Last week, we can recall how mortgage rates soared alongside global interest rates with the 10-year Treasury yield increasing 10 basis points. Now, after fully assimilating Treasury yield increases in the past weeks, mortgage ratescontinued its march forward with the 30-year mortgage rate clearing the 4 percent mark for the first time since May.
Per Freddie Mac’s Primary Mortgage Market Surveyfor the week ending July 13, 2017:
The 30-year fixed-rate mortgage rose to 4.03 percent from last week’s 3.96 percent. During the same time a year ago, the 30-year FRM average finished at a much lower tier (3.42 percent). This was during the peak of the Brexit ripple.
The 15-year fixed-rate mortgage also slightly increased from the previous week’s 3.22 percent record to the survey week’s 3.29 percent. A year back, the median for the 15-year FRM was 2.72 percent.
The 5-year Treasury-indexed hybrid adjustable-rate mortgage concluded with 3.28 percent, also up from 3.21 percent the week prior. A year ago, the 5-year ARM average finished at 2.76 percent.
The Primary Mortgage Market Survey® was established in April 1971 as the foremost source of mortgage trends in the regional and national level. Its data is utilized by both the public and the mortgage industry at large to gauge market conditions and evaluate mortgage loan options.

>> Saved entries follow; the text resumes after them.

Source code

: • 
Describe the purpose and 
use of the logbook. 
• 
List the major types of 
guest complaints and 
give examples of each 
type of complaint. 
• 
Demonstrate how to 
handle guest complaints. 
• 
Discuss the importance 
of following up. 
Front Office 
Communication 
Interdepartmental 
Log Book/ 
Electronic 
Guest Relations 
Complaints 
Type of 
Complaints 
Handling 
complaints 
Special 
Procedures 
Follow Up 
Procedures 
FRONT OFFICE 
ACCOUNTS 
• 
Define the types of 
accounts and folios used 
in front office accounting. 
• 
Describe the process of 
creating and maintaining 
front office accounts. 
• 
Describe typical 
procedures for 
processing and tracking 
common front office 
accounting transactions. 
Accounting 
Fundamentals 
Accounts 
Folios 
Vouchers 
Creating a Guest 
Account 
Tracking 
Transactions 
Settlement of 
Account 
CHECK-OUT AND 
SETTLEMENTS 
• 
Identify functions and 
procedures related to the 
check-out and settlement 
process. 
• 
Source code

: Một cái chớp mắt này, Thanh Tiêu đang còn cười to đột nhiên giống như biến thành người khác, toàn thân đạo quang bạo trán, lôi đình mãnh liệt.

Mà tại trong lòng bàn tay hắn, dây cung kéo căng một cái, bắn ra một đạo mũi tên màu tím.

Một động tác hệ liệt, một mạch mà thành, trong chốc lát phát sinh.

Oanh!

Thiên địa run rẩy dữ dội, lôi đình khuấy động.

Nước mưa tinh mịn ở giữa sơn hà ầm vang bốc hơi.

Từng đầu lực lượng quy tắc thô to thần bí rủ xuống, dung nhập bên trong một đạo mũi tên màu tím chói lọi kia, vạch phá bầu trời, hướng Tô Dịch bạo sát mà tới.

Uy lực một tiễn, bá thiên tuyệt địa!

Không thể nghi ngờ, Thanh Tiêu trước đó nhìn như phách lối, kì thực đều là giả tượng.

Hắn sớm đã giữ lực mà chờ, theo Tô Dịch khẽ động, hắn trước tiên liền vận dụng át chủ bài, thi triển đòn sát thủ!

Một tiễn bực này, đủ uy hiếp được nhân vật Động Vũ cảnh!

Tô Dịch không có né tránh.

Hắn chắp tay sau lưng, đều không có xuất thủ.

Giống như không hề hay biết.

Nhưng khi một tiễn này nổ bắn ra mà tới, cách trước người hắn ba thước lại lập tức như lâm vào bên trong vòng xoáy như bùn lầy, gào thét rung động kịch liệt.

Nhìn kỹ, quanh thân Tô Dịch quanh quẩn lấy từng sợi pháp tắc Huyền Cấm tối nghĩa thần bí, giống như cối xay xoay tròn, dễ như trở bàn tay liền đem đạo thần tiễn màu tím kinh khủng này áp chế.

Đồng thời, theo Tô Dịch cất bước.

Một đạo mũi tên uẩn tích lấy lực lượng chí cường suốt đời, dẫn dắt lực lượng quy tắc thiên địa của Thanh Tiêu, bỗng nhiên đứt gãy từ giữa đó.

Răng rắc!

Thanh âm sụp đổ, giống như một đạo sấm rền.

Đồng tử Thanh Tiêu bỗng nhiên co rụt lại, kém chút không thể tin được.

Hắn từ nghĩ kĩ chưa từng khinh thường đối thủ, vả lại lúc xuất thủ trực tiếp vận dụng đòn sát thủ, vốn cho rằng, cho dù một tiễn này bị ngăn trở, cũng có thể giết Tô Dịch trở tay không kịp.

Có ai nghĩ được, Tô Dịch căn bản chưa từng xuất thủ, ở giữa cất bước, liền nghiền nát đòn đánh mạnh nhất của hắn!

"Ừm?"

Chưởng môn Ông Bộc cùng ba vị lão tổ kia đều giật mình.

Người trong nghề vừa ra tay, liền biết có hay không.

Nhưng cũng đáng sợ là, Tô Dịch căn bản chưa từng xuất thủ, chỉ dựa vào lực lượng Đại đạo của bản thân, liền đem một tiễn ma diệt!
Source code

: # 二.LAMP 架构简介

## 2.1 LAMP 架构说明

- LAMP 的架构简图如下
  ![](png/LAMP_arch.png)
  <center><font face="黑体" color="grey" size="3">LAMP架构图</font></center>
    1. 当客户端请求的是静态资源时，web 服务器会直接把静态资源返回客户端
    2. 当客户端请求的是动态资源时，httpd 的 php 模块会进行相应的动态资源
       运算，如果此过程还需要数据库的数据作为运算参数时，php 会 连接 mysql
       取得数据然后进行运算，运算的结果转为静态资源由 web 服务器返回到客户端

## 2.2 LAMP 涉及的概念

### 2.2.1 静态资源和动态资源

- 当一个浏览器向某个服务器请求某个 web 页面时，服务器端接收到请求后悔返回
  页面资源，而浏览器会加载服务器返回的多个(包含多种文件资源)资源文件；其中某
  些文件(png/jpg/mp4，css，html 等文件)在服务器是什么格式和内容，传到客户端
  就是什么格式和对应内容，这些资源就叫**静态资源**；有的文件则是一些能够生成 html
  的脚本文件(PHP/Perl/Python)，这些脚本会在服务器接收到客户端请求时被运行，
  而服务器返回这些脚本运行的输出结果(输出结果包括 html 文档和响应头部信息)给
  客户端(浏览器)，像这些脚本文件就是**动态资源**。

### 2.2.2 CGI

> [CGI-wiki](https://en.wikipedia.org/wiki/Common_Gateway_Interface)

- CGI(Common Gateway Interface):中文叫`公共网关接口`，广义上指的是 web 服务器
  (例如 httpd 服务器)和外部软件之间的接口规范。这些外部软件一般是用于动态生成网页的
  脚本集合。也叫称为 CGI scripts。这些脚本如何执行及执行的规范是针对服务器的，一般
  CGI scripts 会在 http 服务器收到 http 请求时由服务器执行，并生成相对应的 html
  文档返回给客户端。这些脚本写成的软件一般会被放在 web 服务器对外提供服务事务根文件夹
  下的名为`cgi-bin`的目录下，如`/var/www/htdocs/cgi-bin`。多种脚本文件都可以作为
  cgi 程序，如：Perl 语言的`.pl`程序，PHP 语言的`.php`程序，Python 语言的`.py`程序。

The survey results are gathered based on lenders’ most popular mortgage products – inclusive of 30 and 15-year FRMs as well as adjustable-rate mortgages. The first-lien prime conventional conforming home purchase mortgages (with an LTV of 80 percent) are considered primary basis for the survey. Meanwhile, the U.S. Treasury yields are used to index ARMs. Lenders are asked to provide the a) initial coupon rate and points, as well as b) ARM margins for this purpose.